Davos and Munich have some competition: on April 27 to 29, the second annual Brussels Forum took place. GMF and the Bertelsmann Foundation beckoned and everyone came: politicians, diplomats, journalists, consultants and observers. All in all, 400 participants met in the Belgian capital to discuss the current and future challenges for transatlantic relations.
The list of participants read like a "who’s who" of the transatlantic community—with a few striking exceptions. The top US senators were missing this year, the primary elections casting a long shadow. High-ranking US government representatives were also absent due to scheduling difficulties at short notice.

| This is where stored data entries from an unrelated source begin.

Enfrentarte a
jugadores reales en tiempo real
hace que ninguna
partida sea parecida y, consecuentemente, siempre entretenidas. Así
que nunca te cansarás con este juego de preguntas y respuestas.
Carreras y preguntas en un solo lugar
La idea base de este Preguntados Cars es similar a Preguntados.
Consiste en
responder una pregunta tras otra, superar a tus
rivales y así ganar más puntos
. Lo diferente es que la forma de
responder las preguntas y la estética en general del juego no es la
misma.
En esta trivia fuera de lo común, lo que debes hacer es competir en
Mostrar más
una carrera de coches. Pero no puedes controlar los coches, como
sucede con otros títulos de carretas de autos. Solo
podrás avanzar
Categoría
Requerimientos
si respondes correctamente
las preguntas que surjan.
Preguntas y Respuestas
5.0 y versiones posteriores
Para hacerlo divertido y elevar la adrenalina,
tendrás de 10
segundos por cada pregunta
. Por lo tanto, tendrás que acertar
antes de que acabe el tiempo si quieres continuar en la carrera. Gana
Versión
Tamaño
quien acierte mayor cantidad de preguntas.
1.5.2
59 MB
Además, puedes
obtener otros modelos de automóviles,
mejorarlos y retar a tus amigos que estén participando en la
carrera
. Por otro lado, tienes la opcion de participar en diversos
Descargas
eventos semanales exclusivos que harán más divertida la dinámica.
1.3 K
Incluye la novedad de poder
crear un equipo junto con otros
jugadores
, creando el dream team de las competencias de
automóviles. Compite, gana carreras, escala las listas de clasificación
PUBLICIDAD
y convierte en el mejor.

Those who aim for the highest-level politicians are used to surprising last-minute cancellations. As an alternative, participants could listen to a good-humored Javier Solana who, on the opening evening, imparted his impressions and assessments during a discussion with David Ignatius on Iran.

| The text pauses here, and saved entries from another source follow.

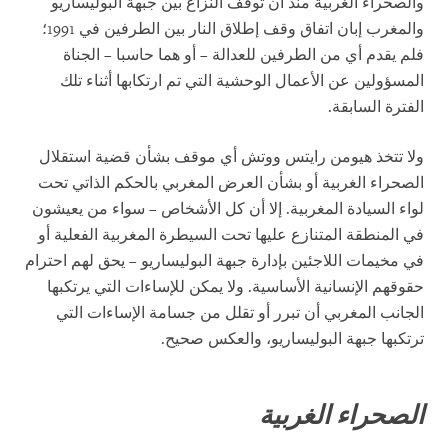
والصحراء الغربية منذ أن توقف النزاع بين جبهة البوليساريو
والمغرب إبان اتفاق وقف إطلاق النار بين الطرفين في 1991؛
فلم يقدم أي من الطرفين للعدالة – أو هما حاسبا – الجناة
المسؤولين عن الأعمال الوحشية التي تم ارتكابها أثناء تلك
الفترة السابقة.
ولا تتخذ هيومن رايتس ووتش أي موقف بشأن قضية استقلال
الصحراء الغربية أو بشأن العرض المغربي بالحكم الذاتي تحت
لواء السيادة المغربية. إلا أن كل الأشخاص – سواء من يعيشون
في المنطقة المتنازع عليها تحت السيطرة المغربية الفعلية أو
في مخيمات اللاجئين بإدارة جبهة البوليساريو – يحق لهم احترام
حقوقهم الإنسانية الأساسية. ولا يمكن للإساءات التي يرتكبها
الجانب المغربي أن تبرر أو تقلل من جسامة الإساءات التي
ترتكبها جبهة البوليساريو، والعكس صحيح.
الصحراء الغربية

The hosts found an interesting combination of public and private formats. Not a minute was wasted: the dense program ranged from Early Bird Breakfasts to Night Owl Sessions. This density allowed all important and current issues to be addressed: Turkey and Afghanistan, China, the Balkans and Iran, but also the elections in the USA, transatlantic economic relations, and the global challenges for democracy were up for debate.
While Davos is aimed at economic issues and Munich at distinguished security issues, Brussels closes a strategic gap. Of course there are also soapbox speeches at Brussels, but in between the discussions are mercilessly open and direct: This year, the controversies over Russia’s role were the most impressive. This seems to be the special thing about Brussels: various unvarnished positions may clash, but the enthusiasm for debate never flags. That everyone was still smiling and friendly at the end is part of the charm of the Brussels format. Perfect ambience, interesting speakers and controversial positions—the Brussels Forum will do transatlantic relations good.
Eberhard Sandschneider is Otto-Wolff-Director of the Research Institute of the German Council on Foreign Relations. Between March 2001 and March 2003 he served as Dean of the faculty for Political and Social Sciences at the Free University of Berlin. Mr. Sandschneider also serves on the Advisory Board of the Atlantic Initiative.